Ask and her husband, Peter, have been on a mission to find and document Raugland’s paintings and have located about 120 of them, she said, “which is pretty good,” considering the age of the paintings.

According to historical records, other locations in northeastern North Dakota that have, or did have, Raugland paintings include:

  • Bottineau: Bottineau City Museum
  • Carbury: Turtle Mountain Lutheran Church
  • Cummings: Highland Lutheran Church
  • Cooperstown: Trinity Lutheran Church
  • Edinburg: Odalen Lutheran Church at Edinburg (painting lost to fire in 2007)
  • Hatton: Bethany Lutheran Church, Goose River Lutheran Church (church burned in 1983) and Little Forks Lutheran Church
  • Honeyford: St. Paul’s Lutheran Church
  • Hoople: Park Center Lutheran Church
  • Kloten: Valley Grove Lutheran
  • Northwood: West Union Lutheran Church
  • Reynolds: Zion Lutheran Church (now Reynolds Lutheran Church) and Stjordahlen Lutheran Church (a Reynolds parish, but located in Hatton)
  • Thompson: St. Matthew’s Lutheran Church
  • Walhalla: Big Pembina Lutheran Church (lost in 2014 fire)
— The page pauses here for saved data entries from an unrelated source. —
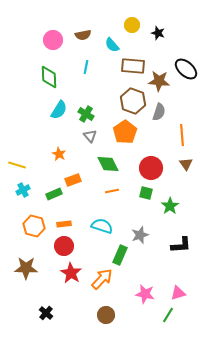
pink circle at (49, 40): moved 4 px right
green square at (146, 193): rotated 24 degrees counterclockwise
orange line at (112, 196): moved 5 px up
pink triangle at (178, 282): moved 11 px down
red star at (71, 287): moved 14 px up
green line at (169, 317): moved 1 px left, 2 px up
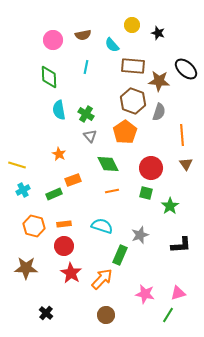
cyan semicircle at (59, 110): rotated 138 degrees clockwise
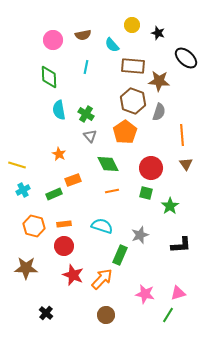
black ellipse at (186, 69): moved 11 px up
red star at (71, 273): moved 2 px right, 2 px down; rotated 10 degrees counterclockwise
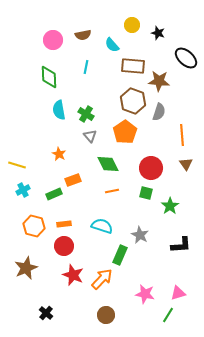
gray star at (140, 235): rotated 24 degrees counterclockwise
brown star at (26, 268): rotated 25 degrees counterclockwise
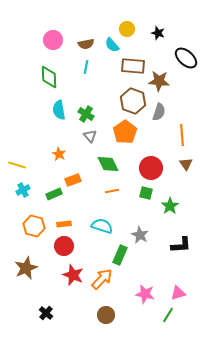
yellow circle at (132, 25): moved 5 px left, 4 px down
brown semicircle at (83, 35): moved 3 px right, 9 px down
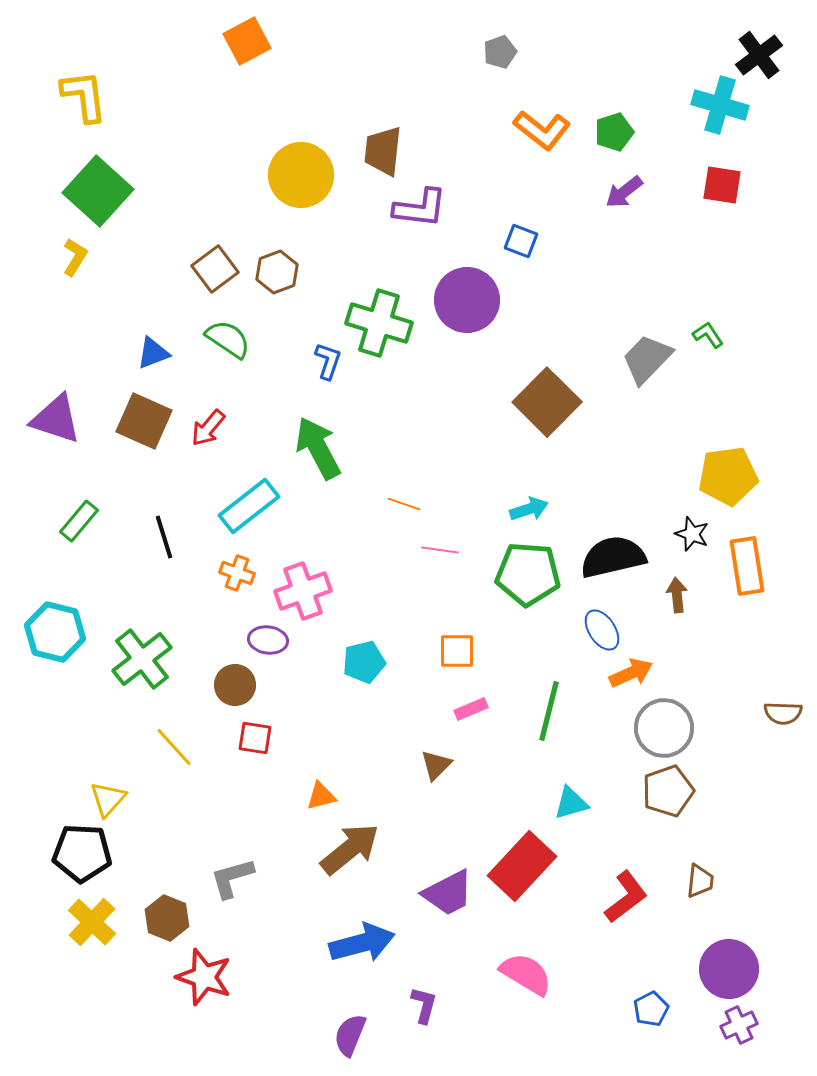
And, in northwestern Minnesota, these locations have, or did have, Raugland paintings:

  • Battle Lake: Trefoldighed Lutheran Church
  • Fertile: Maple Lake Lutheran Church (two paintings, including one from the Hitterdal Lutheran Church)
  • Fosston: Kingo Lutheran Church
  • Pelican Rapids: Grove Lake Lutheran Church

Some of her paintings were sent to missions in China, Hoffman said, and one is in the Heensasen Lutheran Church of Valdres, Norway.
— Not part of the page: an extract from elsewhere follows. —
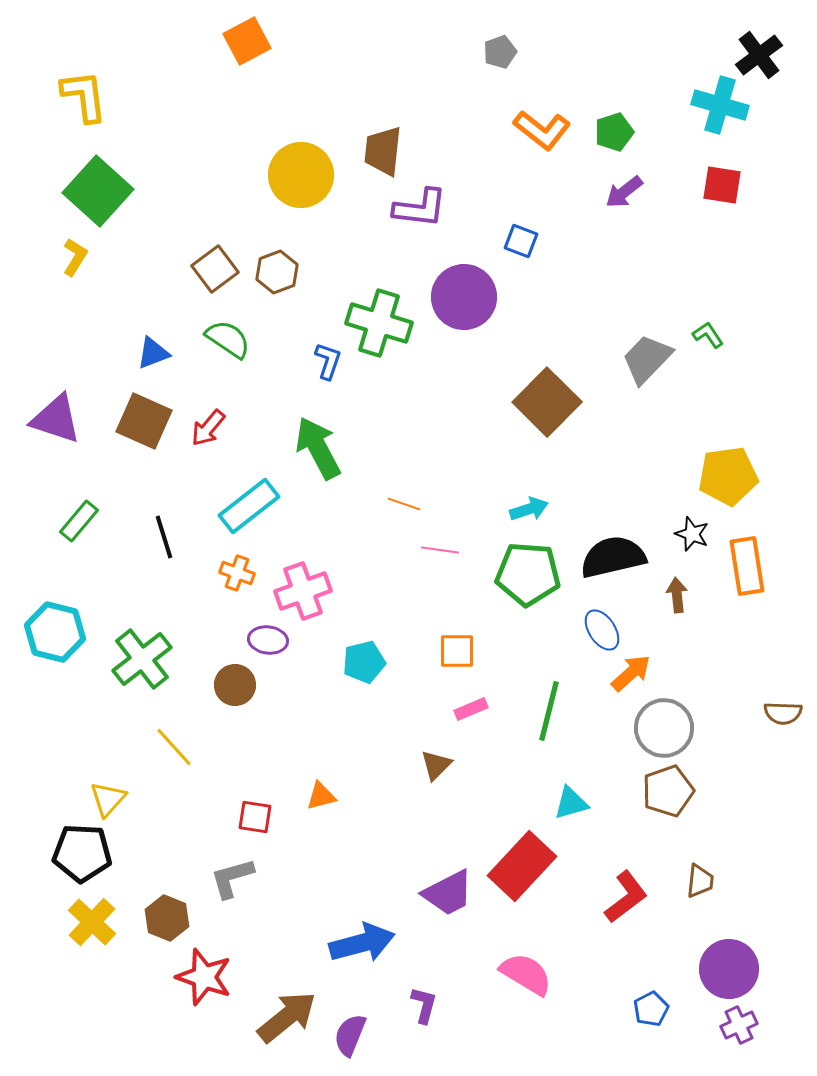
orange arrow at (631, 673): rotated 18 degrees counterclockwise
Raugland was one of the very few female altar-piece painters, and one of the earliest — male or female — to venture into the niche for which she is best known, Hoffman said.

“She was very talented at a very young age,” Ask said, noting that Raugland began sketching as a schoolgirl.

Ask is unsure how her great-great-aunt became interested in altar pieces, but speculated it was a popular medium.

“It was unusual for a woman to have a professional career as an artist at that time,” Ask said. “It must have taken a lot of guts. It was equally unusual to have her own listing in the city directories and to maintain a studio outside her home.”

Sara Kirkeberg Raugland stopped painting alter pieces in 1918 after the death of her husband, but continued creating small paintings while living with her daughter until 1960 when she died at age 98.